Latvia reports surprising economic growth
While the third quarter saw our trade partner growth rates declining, the flash estimate of Latvia's economic development suggests an even faster growth than before. The construction sector is a traditional contributor; however, its performance in the third quarter clearly does not explain growth of the gross domestic product (GDP): it means that positive surprises were observed in services sectors.
According to the flash estimate of the Central Statistical Bureau (CSB), in the third quarter of 2018 Latvia's GDP grew by 1.8% quarter-on-quarter (at constant prices, seasonally adjusted data). Annual GDP growth rate stood at 5.5% according to the time series of calendar adjusted data. According to non-adjusted data, growth was more moderate at 4.8% on account of two additional holidays due to the Song and Dance Celebration and the Pope's visit.
The available sectoral information points to a persistently strong contribution by the construction sector. However, the annual growth rate of 10% is much lower than expected, suggesting a substantial decline in activity in quarterly terms.
Industry demonstrated rather weak overall development. In the last few months, manufacturing growth largely resulted from the successful performance of wood-processing industry. But although the high raw material prices stimulate logging and exports of wood, persistently high prices are a real challenge for further processing. The profitability of the manufacturers of lower value added products has already been notably affected. Drought across the whole region and repairs of the NordBalt cable supported higher energy prices that resulted in accelerated growth of electricity volumes generated in cogeneration in the third quarter. Overall, however, this could not offset the drought-driven fall in power volumes generated in hydroelectric power stations. Consequently, the quarter has obviously been less successful for the energy sector in comparison with the previous year when high sectoral output was observed due to heavy rain.

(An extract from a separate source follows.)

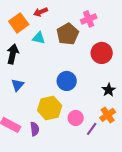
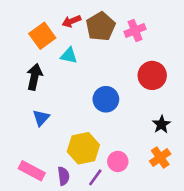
brown pentagon: (68, 34) -> (101, 26), moved
blue circle: (67, 81) -> (106, 99), moved
purple line: (92, 129) -> (95, 177), moved

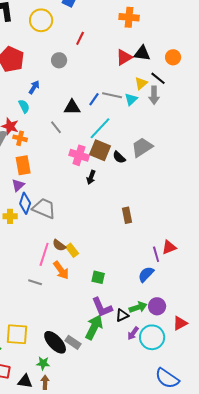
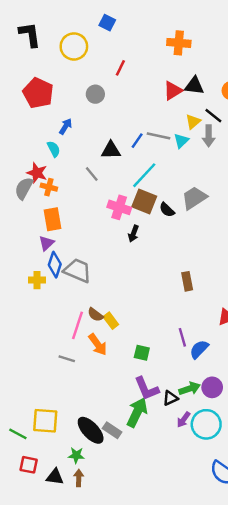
brown rectangle: (127, 215) -> (187, 281), moved
purple line: (156, 254) -> (182, 337), moved

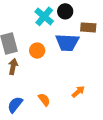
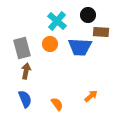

Retail trade has also seen rather moderate development in the third quarter. In July and August, its growth gradually declined, whereas in September it rebounded, mostly on account of retail sales of non-food goods in non-specialised stores. The improvement coincides with the first month of IKEA operation in Latvia, therefore the accelerated growth in this segment could mark a short-term effect, i.e. postponed consumption. Meanwhile, trade in several other goods, including automotive fuel, has slowed down, same as the trade in food products previously experiencing rapid growth.
The contribution of the transport sector was most likely positive, given the increases in cargo handling volumes at ports and rail freight, and the persistently good performance of the air passenger transport. Freight transportation by road might have negatively affected sectoral growth. The sector representatives are increasingly complaining about labour shortages.
Rapid GDP growth has obviously been underpinned by some of the large services sectors. The question is also open about the financial sector and the extent to which the cancellation of the ABLV Bank, AS licence will be reflected in statistics.
The currently available data suggest that GDP growth of Latvia's trade partners has moderated in the third quarter. The previous quarter was not successful for Lithuania: GDP dropped 0.4% over the previous quarter on account of the poor harvest. The euro area flash estimate also suggests slower growth than before (a 0.2% increase quarter-on-quarter, down from 0.4% in the second quarter). It was positively affected by a more rapid increase (0.4% quarter-on-quarter) in the French economy than in the first half of the year, registered on account of a rise in private consumption and improved exports indicators. The negative effect resulted from the Italian economy stagnating in the previous quarter (0.0% growth quarter-on-quarter) with s higher value added in agriculture and services offsetting the unsuccessful performance in industry.
A more accurate assessment of the results of the third quarter will be possible on 30 November when more detailed data on the updated GDP and its changes will be published.